__Gösterilen Metin__.
-=-=-=-=-
[voiserPlayer]
Hariçten Gazel Haftalık Dış Haberler Bülteni (31 Ekim-6 Kasım 2023)
Hamas-İsrail Savaşı bir ayını doldurdu. İsrail’in ağır bombardımanı ve karadan yürüttüğü operasyonlar sürerken sivil kayıplar da her geçen gün artıyor. Bu atmosferde, geçtiğimiz hafta Lübnan Hizbullahı’nın açıklamaları ve Blinken’ın İsrail, Batı Şeria ve Türkiye’ye yaptığı ziyaretler dünya gündemine damgasını vurdu.
Nasrallah’ın Açıklamaları Ne Anlama Geliyor?
Geçtiğimiz Cuma günü tüm dünya Hizbullah lideri Nasrallah’ın yapılacağı önceden duyurulan açıklamasına kilitlendi. 7 Ekim’den bu yana İsrail ve Hamas arasında yaşanan çatışmaların Orta Doğu’da daha geniş bir savaşa dönüşeceği tehlikesi tüm aktörleri korkutuyordu. Savaşın genişlemesi ile kastedilen ise Lübnan’ın güneyini kontrol eden Hizbullah’ın İsrail’e saldırması ihtimaliydi.
-=-=-=-=-
__Görevin Amacı A__.
Haftalık dış haberler bülteninde "[voiserPlayer]" ifadesinden başlayıp aşağıya doğru "Ne Anlama Geliyor?" ifadesine kadar uzanan her şeyi hiç değiştirmeden tekrar verin.
__Görevin Amacı B__.
Haftalık dış haberler bültenine göre İsrail ile Hamas arasındaki çatışmalar hangi tarihten beri sürmektedir?
Bundan sonraki satırlar başka bir kaynaktan alınmıştır.

__Sağlanan Malzeme__.
-=-=-=-=-
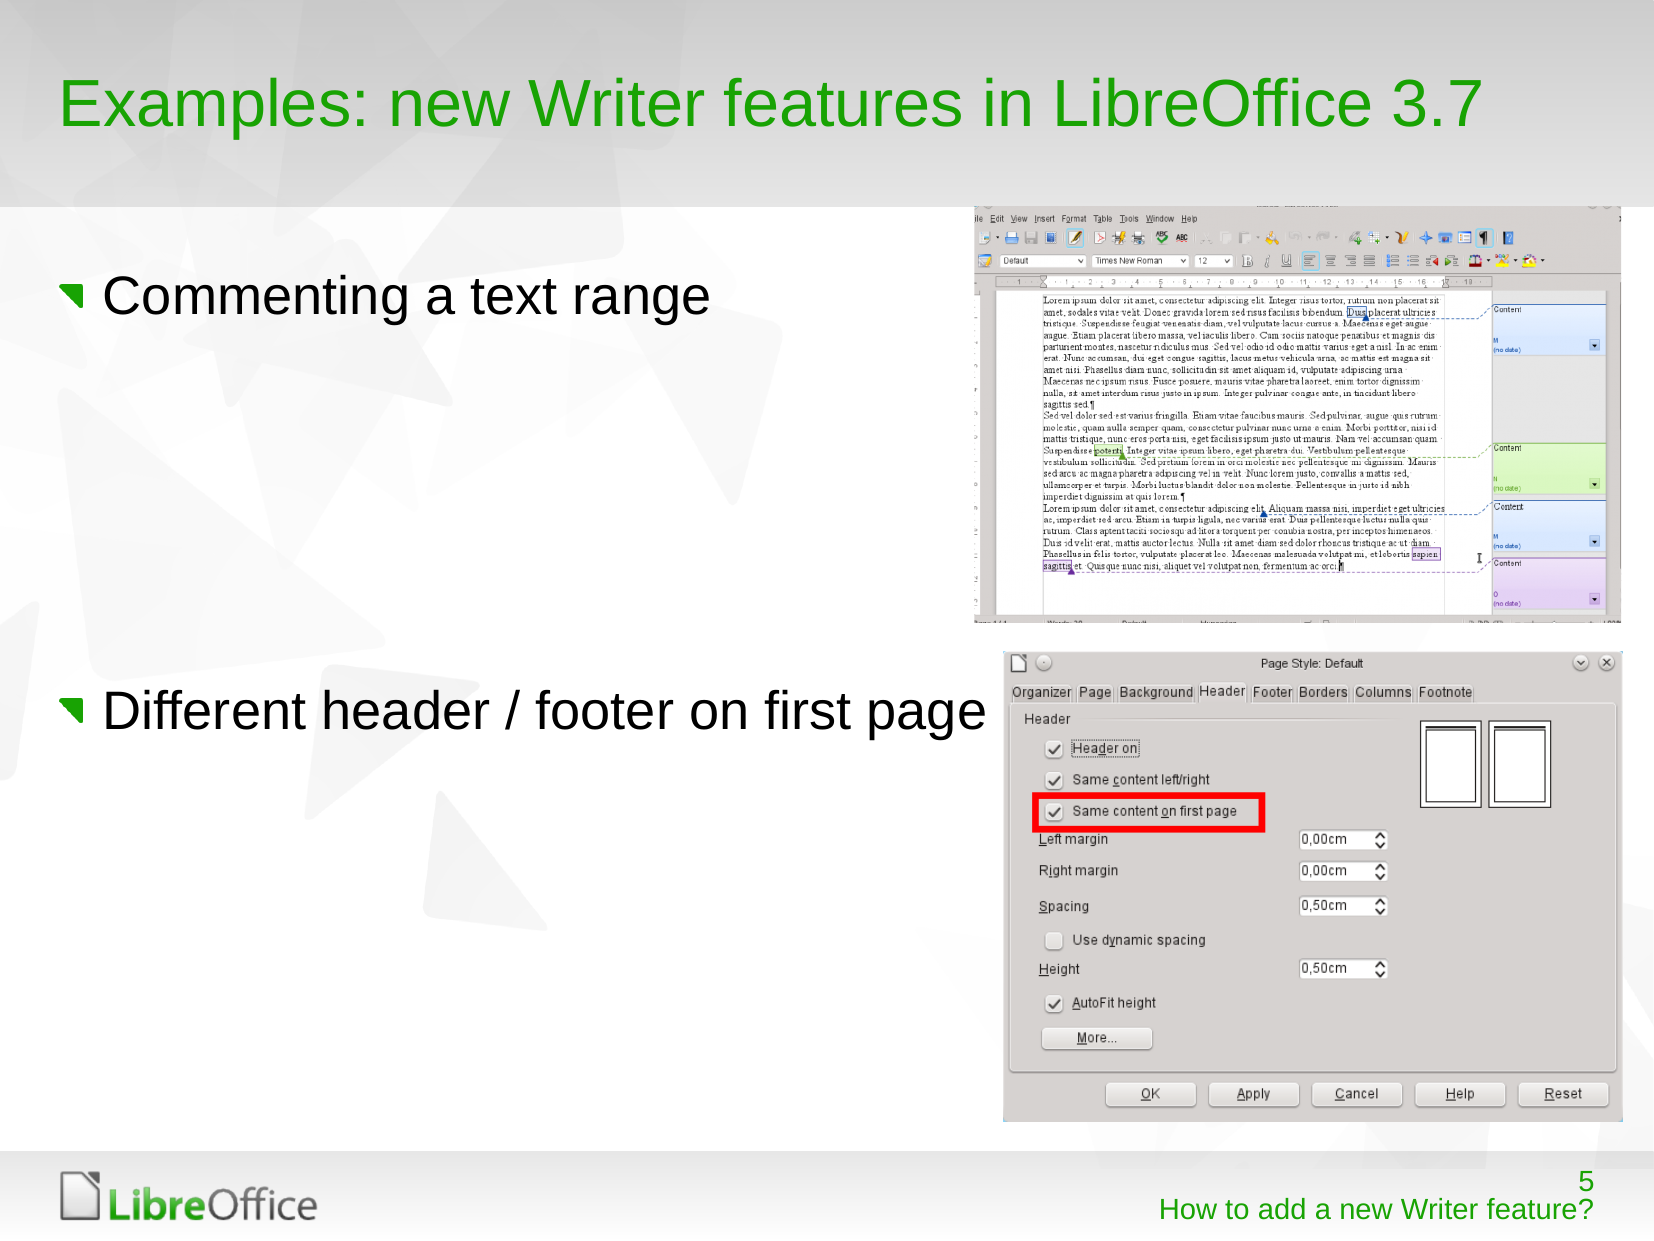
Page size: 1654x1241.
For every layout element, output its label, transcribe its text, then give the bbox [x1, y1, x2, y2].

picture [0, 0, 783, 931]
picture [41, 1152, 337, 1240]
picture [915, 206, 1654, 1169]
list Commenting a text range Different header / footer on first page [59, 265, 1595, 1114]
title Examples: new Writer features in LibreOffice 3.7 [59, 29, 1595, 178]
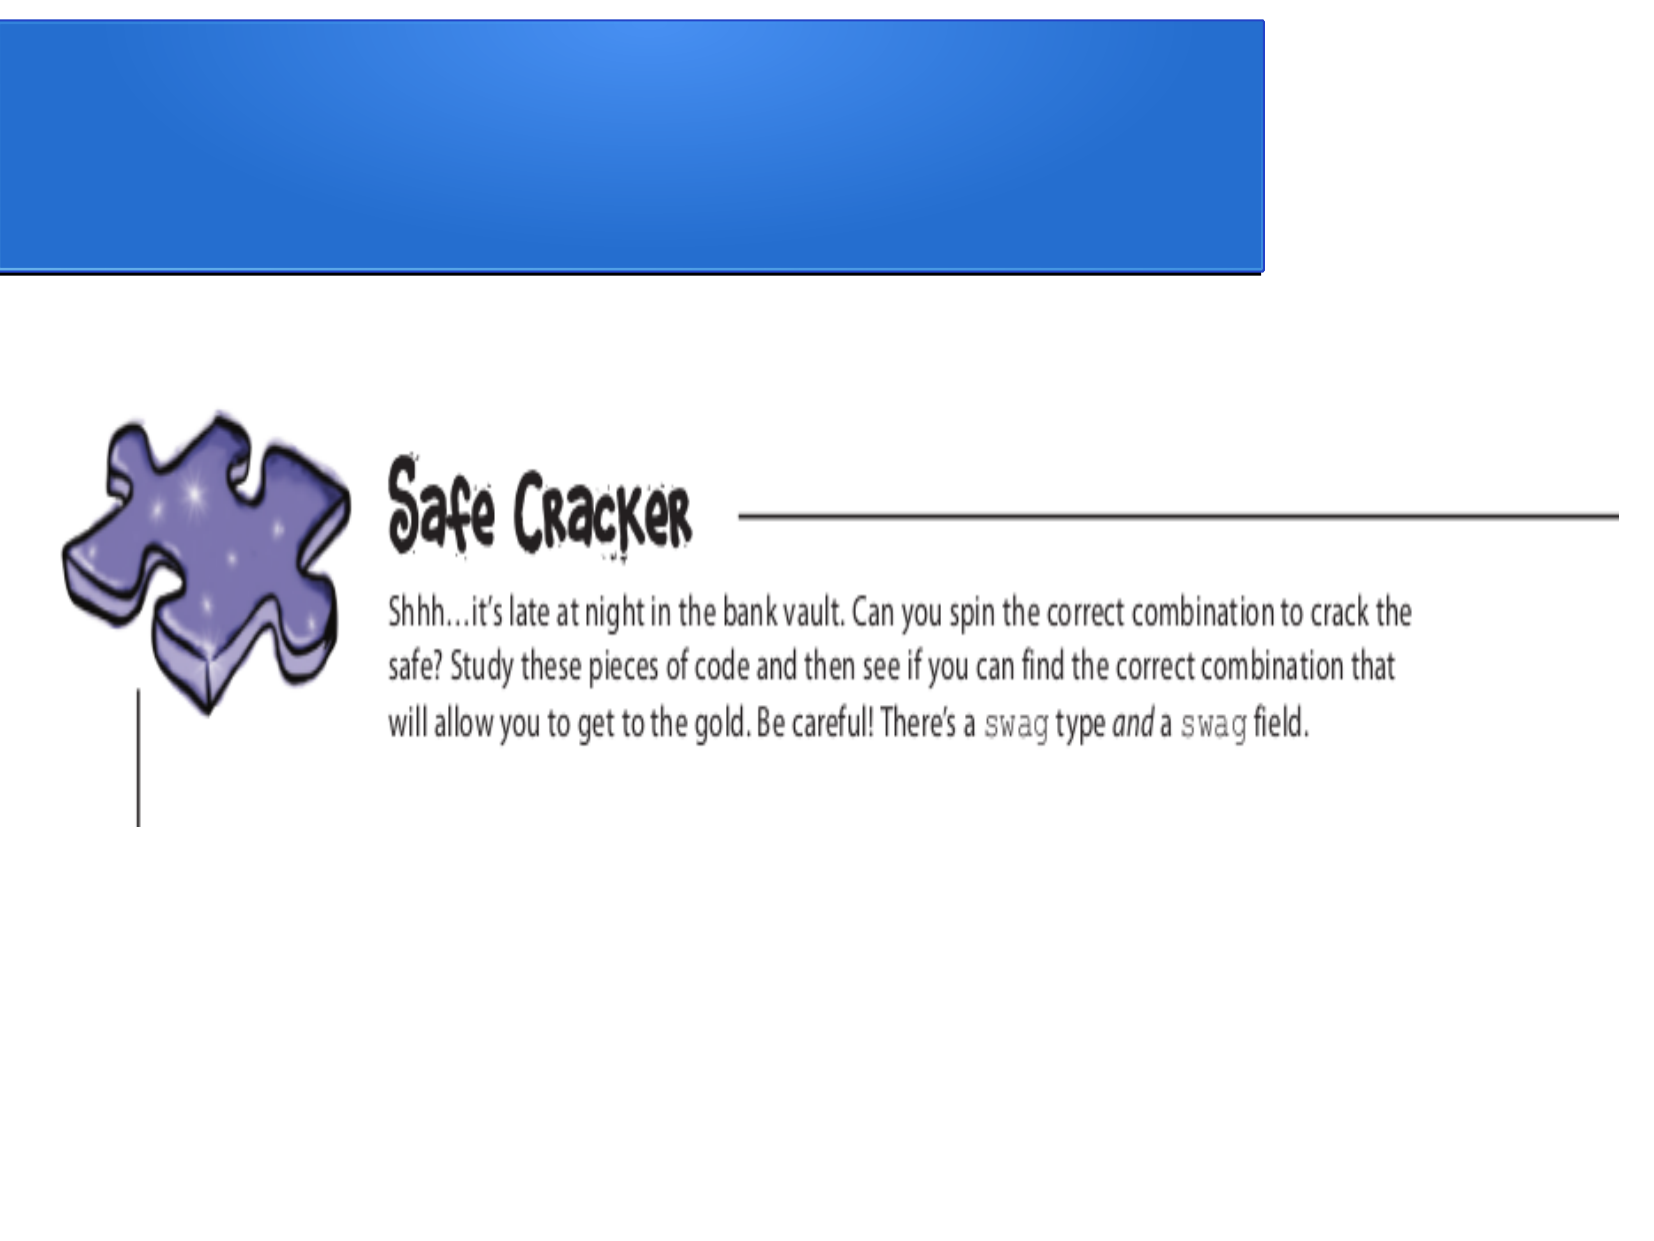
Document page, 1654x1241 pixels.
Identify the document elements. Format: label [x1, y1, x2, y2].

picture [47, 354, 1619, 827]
-=-=-=-=-
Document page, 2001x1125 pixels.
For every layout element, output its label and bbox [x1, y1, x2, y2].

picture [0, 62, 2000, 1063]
-=-=-=-=-
__Nihai Yanıt A__.
[voiserPlayer]
Hariçten Gazel Haftalık Dış Haberler Bülteni (31 Ekim-6 Kasım 2023)
Hamas-İsrail Savaşı bir ayını doldurdu. İsrail’in ağır bombardımanı ve karadan yürüttüğü operasyonlar sürerken sivil kayıplar da her geçen gün artıyor. Bu atmosferde, geçtiğimiz hafta Lübnan Hizbullahı’nın açıklamaları ve Blinken’ın İsrail, Batı Şeria ve Türkiye’ye yaptığı ziyaretler dünya gündemine damgasını vurdu.
Nasrallah’ın Açıklamaları Ne Anlama Geliyor?

__Nihai Yanıt B__.
7 Ekim'den bu yana sürmektedir.